Die Dämonen
- Автор: Достоевский Федор Михайлович
- Язык: немецкий
- Жанр: Русская классическая проза
Электронная книга - «Die Dämonen». Краткое содержание книги:
Indessen stattete sie der Frau Gouverneur eine feierliche Visite ab. Natürlich konnte niemand von den oben angeführten bedeutsamen Worten, welche Julija Michailowna auf der Abendgesellschaft bei der Frau Adelsmarschall gesprochen hatte, in höherem Grade entzückt und bezaubert sein als sie: diese Worte hatten ihr viel Kummer aus der Seele genommen und mit einem Male vieles beseitigt, was sie seit jenem unglücklichen Sonntage so gequält hatte. »Ich habe diese Frau nicht verstanden!« äußerte sie und sagte mit dem ihr eigenen Ungestüm zu Julija Michailowna geradezu, sie sei gekommen, um ihr zu danken. Julija Michailowna fühlte sich geschmeichelt, vermied es aber, familiär zu werden. Sie fing in jener Zeit bereits sehr an, sich ihres eigenen Wertes bewußt zu sein, vielleicht sogar etwas zu sehr. Sie äußerte zum Beispiel im Laufe des Gespräches, sie habe noch nie etwas von Stepan Trofimowitschs Tätigkeit und Gelehrsamkeit gehört.

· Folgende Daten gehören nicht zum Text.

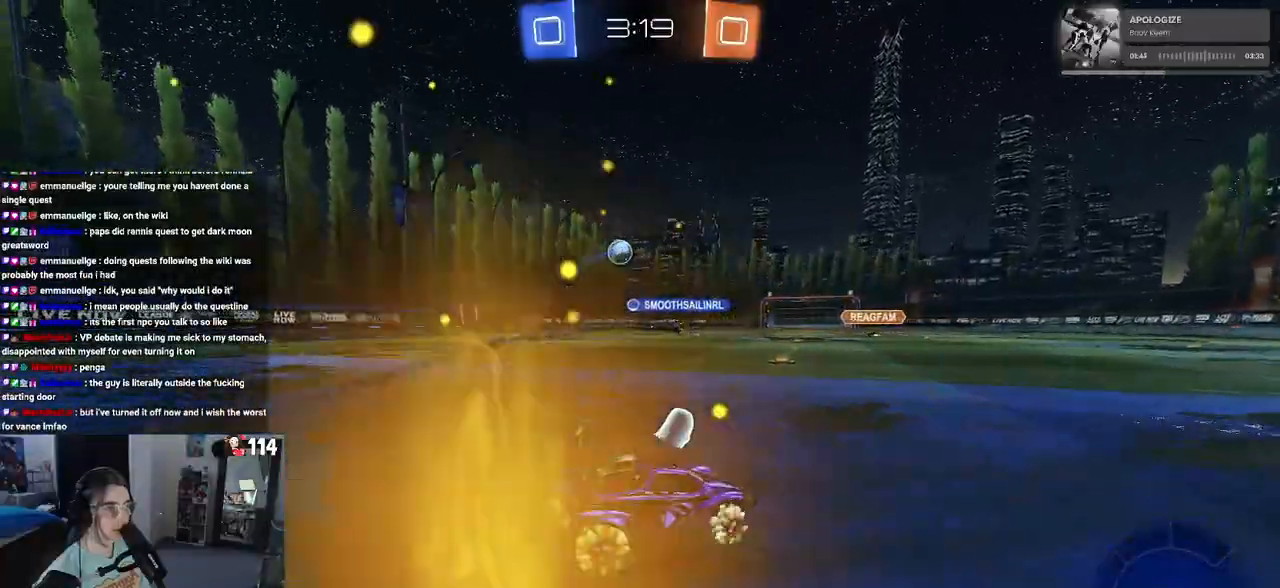
{"buttons": ["R2"], "left_stick": "left", "right_stick": "center", "events": [[83, "SQUARE", "up"]]}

»Ich empfange natürlich den jungen Werchowenski und bin freundlich gegen ihn. Er ist unbesonnen; aber er ist ja auch noch jung; übrigens besitzt er solide Kenntnisse. Aber jedenfalls ist er nicht so ein verabschiedeter ehemaliger Kritiker.«
Warwara Petrowna beeilte sich sogleich zu bemerken, daß Stepan Trofimowitsch überhaupt niemals Kritiker gewesen sei, sondern vielmehr sein ganzes Leben in ihrem Hause zugebracht habe. Berühmt sei er durch die »in der ganzen Welt bekannten« Umstände zu Beginn seiner Laufbahn und in der letzten Zeit durch seine Arbeiten auf dem Gebiete der spanischen Geschichte; auch wolle er über den jetzigen Zustand der deutschen Universitäten schreiben und, wie es scheine, auch etwas über die Dresdner Madonna. Kurz, Warwara Petrowna wollte im Gespräch mit Julija Michailowna auf Stepan Trofimowitsch nichts kommen lassen.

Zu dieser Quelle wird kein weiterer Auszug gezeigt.